Aim of the task = Format every line of the entries below as a numbered list, omitting blank lines and leaving the pictures out.

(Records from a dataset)

::::::::::

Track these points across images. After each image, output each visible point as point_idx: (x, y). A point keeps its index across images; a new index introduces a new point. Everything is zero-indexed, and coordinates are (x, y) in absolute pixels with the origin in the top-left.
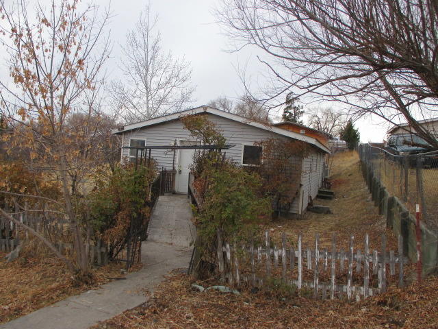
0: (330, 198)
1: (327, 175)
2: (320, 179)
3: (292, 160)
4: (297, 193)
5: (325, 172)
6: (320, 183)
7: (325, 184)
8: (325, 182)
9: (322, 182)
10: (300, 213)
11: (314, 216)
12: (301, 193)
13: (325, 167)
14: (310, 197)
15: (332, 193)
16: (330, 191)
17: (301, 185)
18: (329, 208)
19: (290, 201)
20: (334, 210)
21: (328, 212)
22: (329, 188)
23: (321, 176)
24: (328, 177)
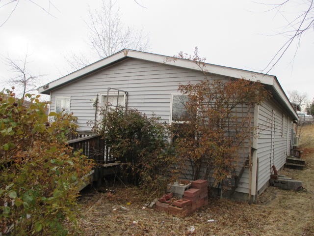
0: (301, 168)
1: (295, 143)
2: (288, 147)
3: (239, 111)
4: (247, 162)
5: (294, 140)
6: (288, 150)
7: (294, 153)
8: (294, 150)
9: (291, 150)
10: (254, 193)
11: (279, 194)
12: (255, 161)
13: (292, 134)
14: (274, 167)
15: (303, 162)
16: (300, 160)
17: (253, 150)
18: (300, 183)
19: (238, 175)
20: (307, 185)
21: (299, 189)
22: (299, 157)
23: (288, 142)
24: (297, 145)
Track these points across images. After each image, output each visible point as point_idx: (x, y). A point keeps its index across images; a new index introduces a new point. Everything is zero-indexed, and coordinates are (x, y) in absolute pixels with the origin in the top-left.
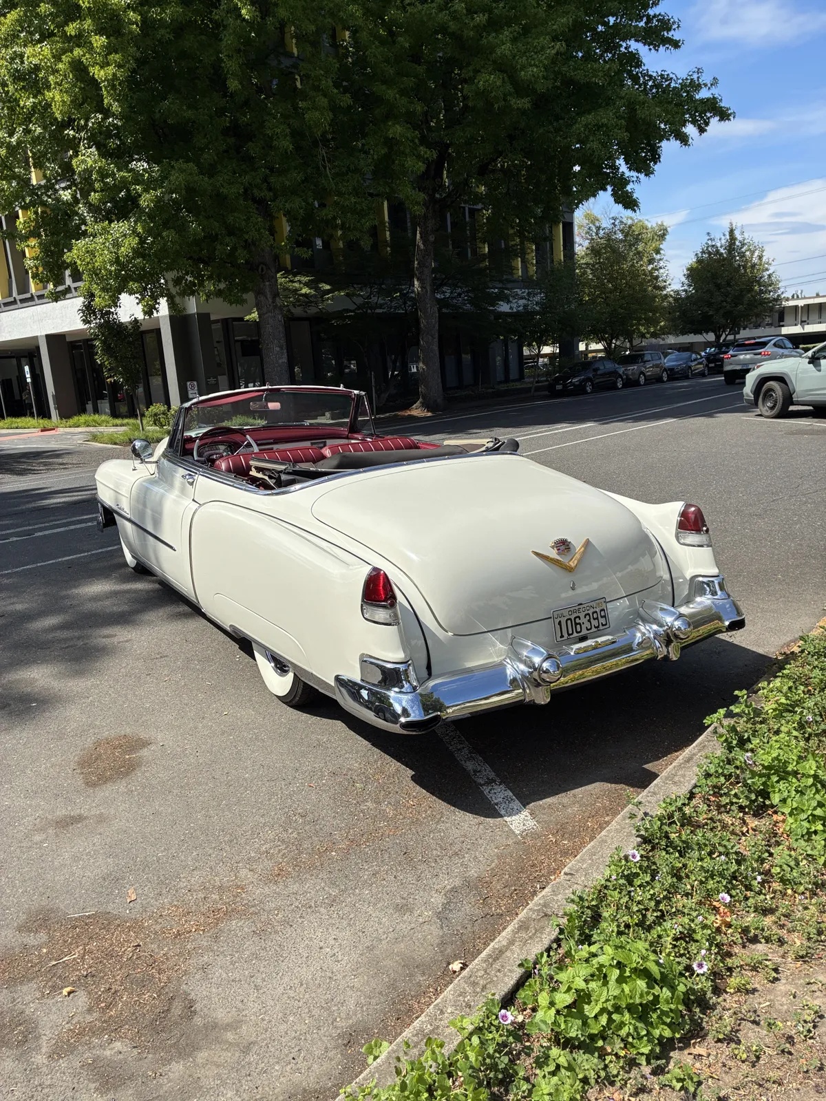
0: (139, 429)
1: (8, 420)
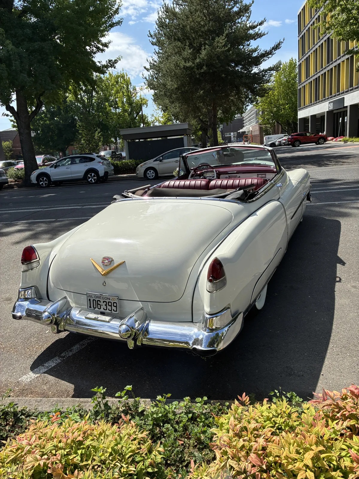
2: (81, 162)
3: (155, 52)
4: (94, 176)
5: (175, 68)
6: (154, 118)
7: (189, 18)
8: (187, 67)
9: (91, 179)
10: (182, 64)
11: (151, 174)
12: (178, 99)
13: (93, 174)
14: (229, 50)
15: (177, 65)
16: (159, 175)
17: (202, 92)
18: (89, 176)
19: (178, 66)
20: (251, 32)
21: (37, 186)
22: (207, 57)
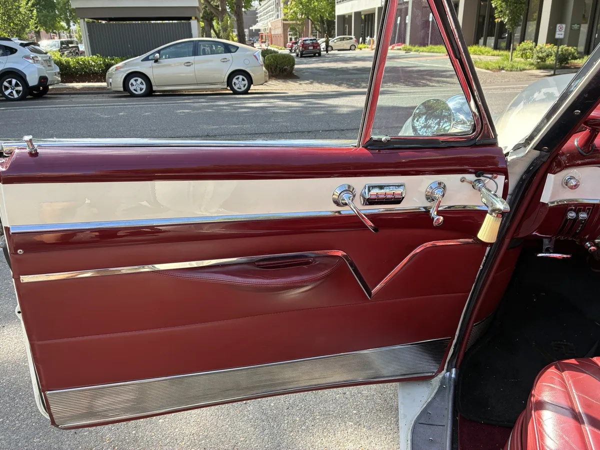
0: (508, 59)
1: (430, 47)
4: (17, 85)
9: (10, 91)
11: (137, 85)
13: (14, 81)
16: (154, 88)
18: (6, 83)
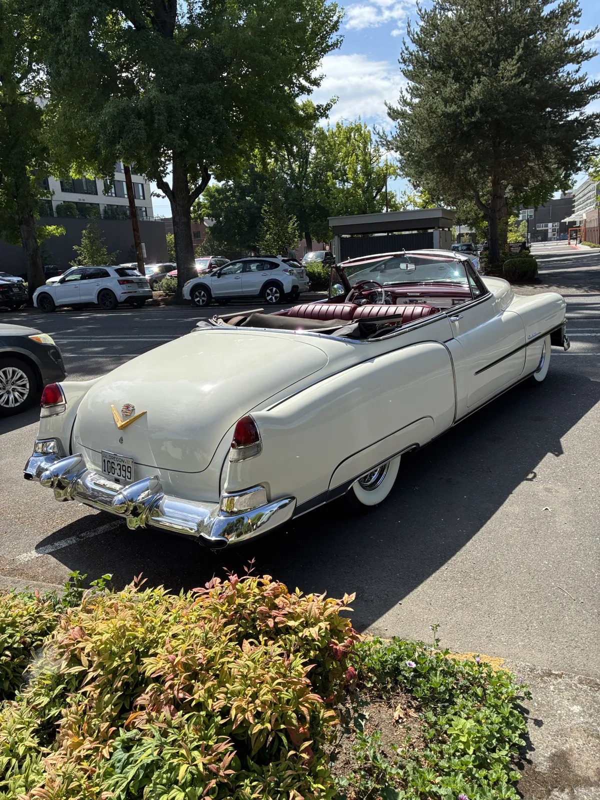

::::::::::

Completed task =
1. Track these points across images. After each image, output each visible point as point_idx: (x, y). A point keeps its index across images; a new index introduces a new point. Everything is zero-indexed, and coordinates are (x, y) in absolute pixels with the origin in the top-left.
2. 0: (330, 198)
3. 1: (327, 175)
4. 2: (320, 179)
5. 3: (292, 160)
6. 4: (297, 193)
7. 5: (325, 172)
8. 6: (320, 183)
9. 7: (325, 184)
10. 8: (325, 182)
11. 9: (322, 182)
12. 10: (300, 213)
13. 11: (314, 216)
14. 12: (301, 193)
15. 13: (325, 167)
16. 14: (310, 197)
17. 15: (332, 193)
18. 16: (330, 191)
19. 17: (301, 185)
20. 18: (329, 208)
21. 19: (290, 201)
22. 20: (334, 210)
23. 21: (328, 212)
24. 22: (329, 188)
25. 23: (321, 176)
26. 24: (328, 177)
27. 0: (301, 168)
28. 1: (295, 143)
29. 2: (288, 147)
30. 3: (239, 111)
31. 4: (247, 162)
32. 5: (294, 140)
33. 6: (288, 150)
34. 7: (294, 153)
35. 8: (294, 150)
36. 9: (291, 150)
37. 10: (254, 193)
38. 11: (279, 194)
39. 12: (255, 161)
40. 13: (292, 134)
41. 14: (274, 167)
42. 15: (303, 162)
43. 16: (300, 160)
44. 17: (253, 150)
45. 18: (300, 183)
46. 19: (238, 175)
47. 20: (307, 185)
48. 21: (299, 189)
49. 22: (299, 157)
50. 23: (288, 142)
51. 24: (297, 145)
52. Track these points across images. After each image, output each visible point as point_idx: (x, y). A point keeps its index across images; a new index introduces a new point. Everything is zero-indexed, and coordinates are (x, y) in absolute pixels with the origin in the top-left.
53. 0: (139, 429)
54. 1: (8, 420)
55. 2: (81, 162)
56. 3: (155, 52)
57. 4: (94, 176)
58. 5: (175, 68)
59. 6: (154, 118)
60. 7: (189, 18)
61. 8: (187, 67)
62. 9: (91, 179)
63. 10: (182, 64)
64. 11: (151, 174)
65. 12: (178, 99)
66. 13: (93, 174)
67. 14: (229, 50)
68. 15: (177, 65)
69. 16: (159, 175)
70. 17: (202, 92)
71. 18: (89, 176)
72. 19: (178, 66)
73. 20: (251, 32)
74. 21: (37, 186)
75. 22: (207, 57)
76. 0: (508, 59)
77. 1: (430, 47)
78. 4: (17, 85)
79. 9: (10, 91)
80. 11: (137, 85)
81. 13: (14, 81)
82. 16: (154, 88)
83. 18: (6, 83)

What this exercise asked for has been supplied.